The Duke. Directed by Roger Michell. In cinemas from March 31. Reviewed by Alanna Maclean


 THE Duke might be seen as a small film; small cast, made-for-tv feeling. 

But what a cast.  Helen Mirren and Jim Broadbent glow in a quietly low key piece about the theft of a Goya painting from the National Portrait Gallery in 1961 by one Kempton Bunton, a working class bloke up in Newcastle on Tyne with strong views on social justice. And things like compulsory TV licences for OAPs. 

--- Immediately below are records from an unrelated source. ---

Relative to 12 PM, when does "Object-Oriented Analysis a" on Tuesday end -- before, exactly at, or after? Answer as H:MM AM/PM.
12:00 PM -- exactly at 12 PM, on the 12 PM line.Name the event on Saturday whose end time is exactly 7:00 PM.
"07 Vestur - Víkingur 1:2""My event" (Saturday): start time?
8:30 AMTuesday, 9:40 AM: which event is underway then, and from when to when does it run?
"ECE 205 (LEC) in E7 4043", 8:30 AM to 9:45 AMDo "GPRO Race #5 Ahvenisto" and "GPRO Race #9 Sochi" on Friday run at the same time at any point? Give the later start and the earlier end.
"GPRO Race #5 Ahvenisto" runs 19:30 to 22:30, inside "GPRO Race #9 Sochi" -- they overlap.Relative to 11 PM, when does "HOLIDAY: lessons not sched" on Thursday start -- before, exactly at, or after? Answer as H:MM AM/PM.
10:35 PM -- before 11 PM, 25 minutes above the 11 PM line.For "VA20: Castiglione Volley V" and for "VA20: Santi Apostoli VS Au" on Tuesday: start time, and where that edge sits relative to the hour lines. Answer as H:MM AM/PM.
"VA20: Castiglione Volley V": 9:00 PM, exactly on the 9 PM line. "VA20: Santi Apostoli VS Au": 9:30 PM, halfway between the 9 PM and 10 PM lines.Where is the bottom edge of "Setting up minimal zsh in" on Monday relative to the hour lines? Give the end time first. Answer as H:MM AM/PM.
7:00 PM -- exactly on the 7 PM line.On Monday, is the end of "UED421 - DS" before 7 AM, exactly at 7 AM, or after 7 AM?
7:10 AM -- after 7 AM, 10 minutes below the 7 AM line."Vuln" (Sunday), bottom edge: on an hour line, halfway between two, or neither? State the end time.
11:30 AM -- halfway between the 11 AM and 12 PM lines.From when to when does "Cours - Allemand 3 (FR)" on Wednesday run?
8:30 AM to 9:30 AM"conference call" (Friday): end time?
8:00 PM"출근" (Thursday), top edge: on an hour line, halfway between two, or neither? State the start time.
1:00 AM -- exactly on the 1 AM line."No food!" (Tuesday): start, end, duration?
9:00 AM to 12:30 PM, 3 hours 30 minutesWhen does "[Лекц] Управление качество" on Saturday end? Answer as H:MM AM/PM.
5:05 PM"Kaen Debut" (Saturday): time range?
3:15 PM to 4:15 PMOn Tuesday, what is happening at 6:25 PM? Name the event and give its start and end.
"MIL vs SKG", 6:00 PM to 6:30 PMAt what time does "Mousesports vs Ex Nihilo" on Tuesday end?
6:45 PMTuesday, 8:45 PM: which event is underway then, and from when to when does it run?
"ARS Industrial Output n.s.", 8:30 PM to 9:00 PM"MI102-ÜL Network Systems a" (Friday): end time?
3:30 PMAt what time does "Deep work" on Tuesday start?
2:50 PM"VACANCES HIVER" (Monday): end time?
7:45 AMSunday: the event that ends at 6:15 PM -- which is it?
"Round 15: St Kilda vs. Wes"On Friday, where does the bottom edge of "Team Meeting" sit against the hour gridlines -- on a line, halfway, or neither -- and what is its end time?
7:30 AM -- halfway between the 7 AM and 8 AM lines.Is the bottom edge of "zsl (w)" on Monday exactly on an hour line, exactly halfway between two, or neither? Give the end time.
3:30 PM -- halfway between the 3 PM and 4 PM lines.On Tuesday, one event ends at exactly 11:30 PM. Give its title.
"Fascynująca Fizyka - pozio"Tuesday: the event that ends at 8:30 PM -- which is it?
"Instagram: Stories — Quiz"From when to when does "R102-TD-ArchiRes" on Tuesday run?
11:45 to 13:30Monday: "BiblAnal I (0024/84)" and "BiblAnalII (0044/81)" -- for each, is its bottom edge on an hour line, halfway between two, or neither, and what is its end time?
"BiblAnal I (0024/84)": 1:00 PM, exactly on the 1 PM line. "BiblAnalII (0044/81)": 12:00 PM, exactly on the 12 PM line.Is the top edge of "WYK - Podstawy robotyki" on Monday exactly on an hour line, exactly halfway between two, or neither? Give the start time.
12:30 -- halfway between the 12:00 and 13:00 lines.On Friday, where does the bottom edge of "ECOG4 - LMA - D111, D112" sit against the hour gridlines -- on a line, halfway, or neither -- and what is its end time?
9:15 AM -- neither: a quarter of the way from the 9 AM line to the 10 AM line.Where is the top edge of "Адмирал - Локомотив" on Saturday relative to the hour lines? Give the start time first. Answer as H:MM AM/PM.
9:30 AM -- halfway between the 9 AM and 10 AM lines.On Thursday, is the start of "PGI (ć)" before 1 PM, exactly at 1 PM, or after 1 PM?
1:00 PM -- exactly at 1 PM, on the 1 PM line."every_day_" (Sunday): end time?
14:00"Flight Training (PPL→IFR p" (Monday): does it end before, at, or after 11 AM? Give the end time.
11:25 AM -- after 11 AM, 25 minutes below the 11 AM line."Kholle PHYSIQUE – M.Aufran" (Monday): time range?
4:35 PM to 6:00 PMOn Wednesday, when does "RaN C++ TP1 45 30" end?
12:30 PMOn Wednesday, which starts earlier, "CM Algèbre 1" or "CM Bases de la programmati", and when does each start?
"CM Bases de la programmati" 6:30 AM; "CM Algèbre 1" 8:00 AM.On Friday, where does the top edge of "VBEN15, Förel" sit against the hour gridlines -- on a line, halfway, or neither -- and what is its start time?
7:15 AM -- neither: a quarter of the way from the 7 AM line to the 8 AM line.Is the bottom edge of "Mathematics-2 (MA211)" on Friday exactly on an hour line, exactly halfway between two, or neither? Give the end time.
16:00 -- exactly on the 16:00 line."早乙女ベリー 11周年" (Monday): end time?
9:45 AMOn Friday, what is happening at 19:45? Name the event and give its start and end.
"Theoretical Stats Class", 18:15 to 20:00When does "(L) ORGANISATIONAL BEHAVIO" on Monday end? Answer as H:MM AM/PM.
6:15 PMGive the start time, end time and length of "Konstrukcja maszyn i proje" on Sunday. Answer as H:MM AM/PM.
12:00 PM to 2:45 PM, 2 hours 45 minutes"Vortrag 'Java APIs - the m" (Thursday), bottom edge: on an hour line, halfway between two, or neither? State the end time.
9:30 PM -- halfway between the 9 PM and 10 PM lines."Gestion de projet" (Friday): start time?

That painting, the portrait of The Duke of Wellington, drips with power and privilege. It is stolen to make a point.

 

Directed by the late Roger Michell (Notting Hill) this film has all the quirkiness of post war British comedy. If it weren’t in colour one would expect Stanley Holloway or Kathleen Harrison or Alec Guiness to turn up any minute. 

 

Broadbent’s Kempton struggles to stay in work, whether driving taxis or working at a bakery, because he has a tendency to speak up about injustice. He writes scripts which the BBC constantly reject. 

 

His wife, Dorothy (Mirren) cleans house for the upmarket Mrs Gowling (Anna Maxwell Martin) and wishes he would be more of a conformist and less of a worry. Older son ( Jack Bandeira), out of tune with his dad, into petty crime and  a tenuous relationship with the raucously judgemental Pammy (Charlotte Spencer) is living up in Leeds. Younger son  Jackie (Fionn Whitehead) is more on his father’s side. The Bunton’s marriage is haunted by the circumstances of the death of their daughter.  

 

The theft eventually lands Bunton in court where the camera slowly reveals how much the human beings there might agree with his stand, despite what the law might say. A twitch of amusement here, a removal of glasses there, often no words, just the ageing human faces of the court officials. 

 

There’s the odd loose end in the plot and a twist to the story which is a little anticlimactic (although true to what apparently actually happened) but the feeling of the piece is genuinely warm. It is anchored by Mirren and Broadbent in closely observed performances as the central couple. 

 

It’s a story about people and principles and the need for social justice. Well worth a visit when it comes through Canberra later in March.